LIBER 2011 en Barcelona

El viernes pasado finalizó el 40º congreso anual del LIBER que este año se celebró en la Universitat Politècnica de Catalunya, en Barcelona. Terminó con una valoración altamente positiva por parte de los asistentes y los directivos del LIBER basada en dos hechos: una organización perfecta y una asistencia récord.

La primera se sustentó en los 65 voluntarios de las bibliotecas de la UPC coordinados por su personal directivo (ver foto). Es forzoso alabar la capacidad organizativa del servicio de bibliotecas de la UPC, pero yo prefiero destacar el substrato vocacional de los voluntarios. El tema merecería un post a parte, pero la creencia en lo que uno hace impregna el acto que se realiza. Quizá aquí esté el futuro de la bibliotecas: que queden en manos de gente que creen en lo que hacen.

» OBJETIVO DE LA TAREA
Según el texto sobre el congreso LIBER 2011, ¿en cuántos voluntarios se sustentó la organización del evento?

» INFORMACIÓN EXTRAÍDA
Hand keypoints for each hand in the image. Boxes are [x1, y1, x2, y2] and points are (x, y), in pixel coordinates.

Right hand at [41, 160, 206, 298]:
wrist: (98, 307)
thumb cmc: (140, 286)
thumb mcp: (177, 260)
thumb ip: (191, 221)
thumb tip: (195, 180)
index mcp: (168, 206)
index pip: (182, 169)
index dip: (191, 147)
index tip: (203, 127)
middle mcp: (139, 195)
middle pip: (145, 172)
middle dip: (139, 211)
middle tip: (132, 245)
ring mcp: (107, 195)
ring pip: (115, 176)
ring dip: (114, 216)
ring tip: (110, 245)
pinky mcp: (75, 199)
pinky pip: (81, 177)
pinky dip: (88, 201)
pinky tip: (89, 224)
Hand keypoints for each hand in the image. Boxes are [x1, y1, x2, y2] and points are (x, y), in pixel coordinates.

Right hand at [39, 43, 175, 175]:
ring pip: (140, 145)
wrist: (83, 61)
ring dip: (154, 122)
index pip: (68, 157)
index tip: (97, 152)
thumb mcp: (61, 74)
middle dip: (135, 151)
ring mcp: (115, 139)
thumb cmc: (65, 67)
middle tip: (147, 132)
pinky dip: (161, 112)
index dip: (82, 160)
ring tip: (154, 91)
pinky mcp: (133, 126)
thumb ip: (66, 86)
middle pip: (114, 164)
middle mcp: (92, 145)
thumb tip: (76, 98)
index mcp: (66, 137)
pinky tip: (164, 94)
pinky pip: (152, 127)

» RESPUESTA AL PROBLEMA
En 65 voluntarios de las bibliotecas de la UPC.